§ Requirement: Everything in the entries below except the pictures must be returned exactly.

————

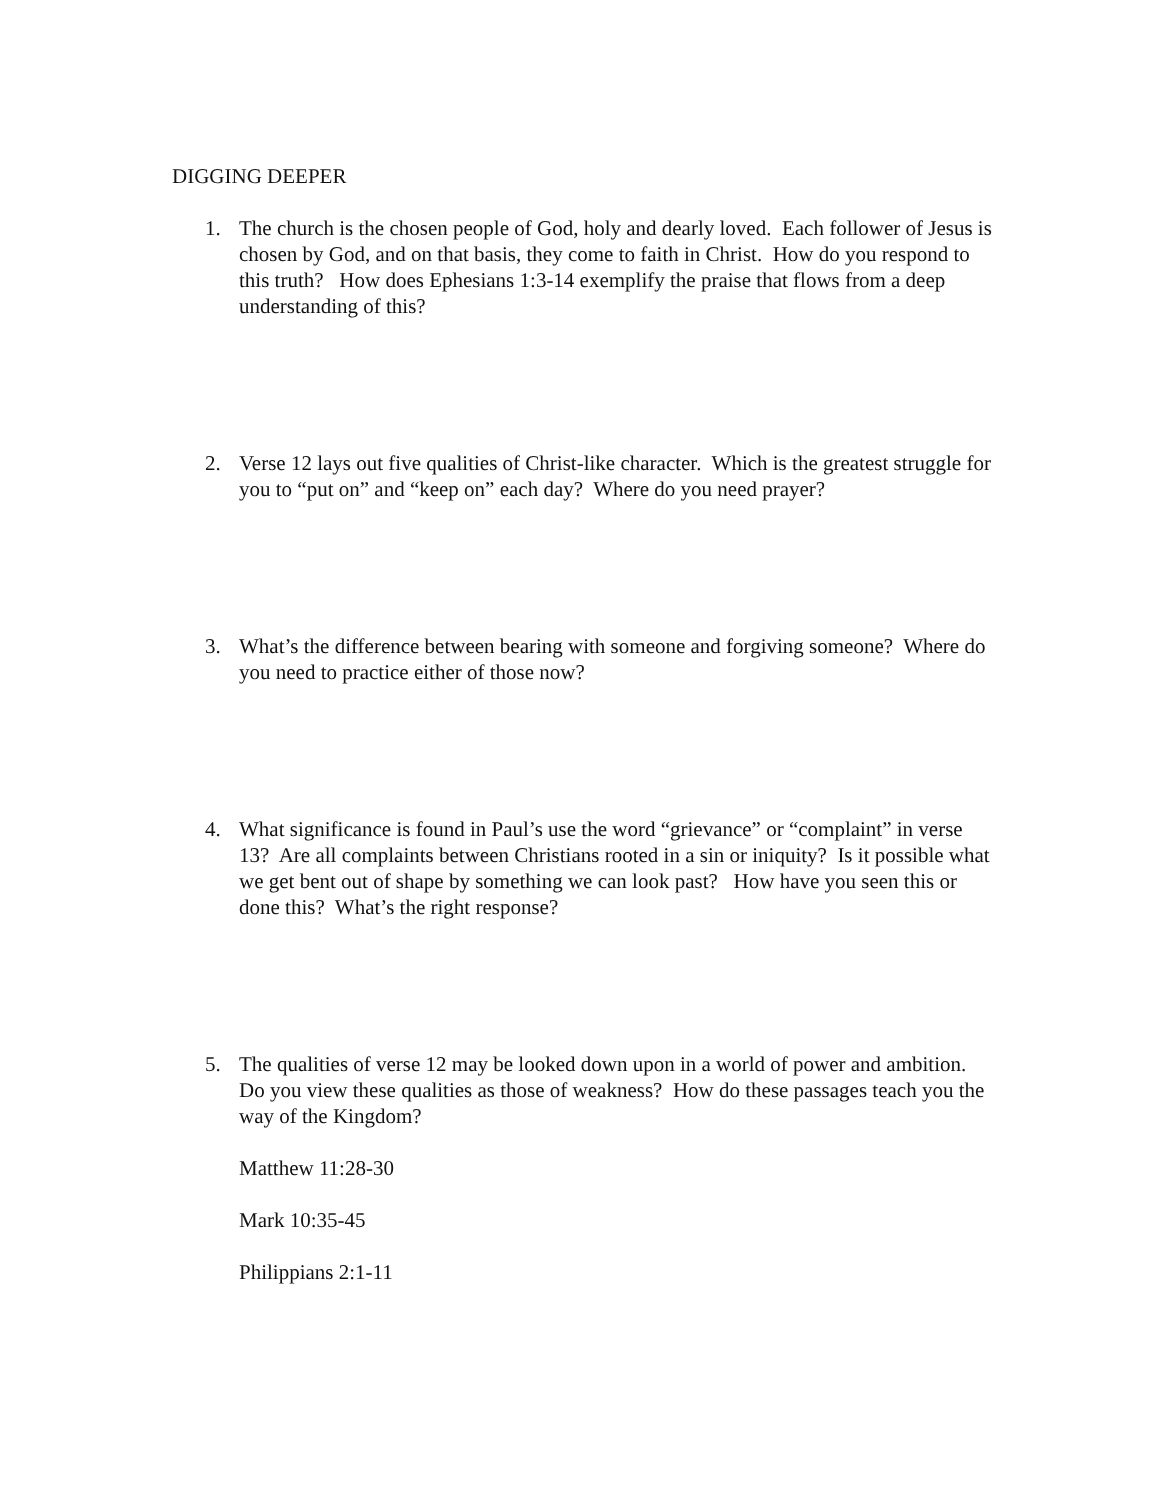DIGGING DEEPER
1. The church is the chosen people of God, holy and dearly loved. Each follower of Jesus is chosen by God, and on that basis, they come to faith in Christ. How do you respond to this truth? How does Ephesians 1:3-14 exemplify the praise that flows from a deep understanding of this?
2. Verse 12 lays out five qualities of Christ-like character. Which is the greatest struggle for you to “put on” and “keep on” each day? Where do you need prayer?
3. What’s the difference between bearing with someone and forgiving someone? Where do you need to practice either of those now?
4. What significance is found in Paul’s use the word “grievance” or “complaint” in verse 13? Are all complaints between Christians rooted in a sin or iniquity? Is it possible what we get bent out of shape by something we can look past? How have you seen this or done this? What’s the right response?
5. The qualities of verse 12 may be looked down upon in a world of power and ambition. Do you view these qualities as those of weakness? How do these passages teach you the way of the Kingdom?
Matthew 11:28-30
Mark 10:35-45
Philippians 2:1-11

————

§ Response:
DIGGING DEEPER
1. The church is the chosen people of God, holy and dearly loved. Each follower of Jesus is chosen by God, and on that basis, they come to faith in Christ. How do you respond to this truth? How does Ephesians 1:3-14 exemplify the praise that flows from a deep understanding of this?
2. Verse 12 lays out five qualities of Christ-like character. Which is the greatest struggle for you to “put on” and “keep on” each day? Where do you need prayer?
3. What’s the difference between bearing with someone and forgiving someone? Where do you need to practice either of those now?
4. What significance is found in Paul’s use the word “grievance” or “complaint” in verse 13? Are all complaints between Christians rooted in a sin or iniquity? Is it possible what we get bent out of shape by something we can look past? How have you seen this or done this? What’s the right response?
5. The qualities of verse 12 may be looked down upon in a world of power and ambition. Do you view these qualities as those of weakness? How do these passages teach you the way of the Kingdom?
Matthew 11:28-30
Mark 10:35-45
Philippians 2:1-11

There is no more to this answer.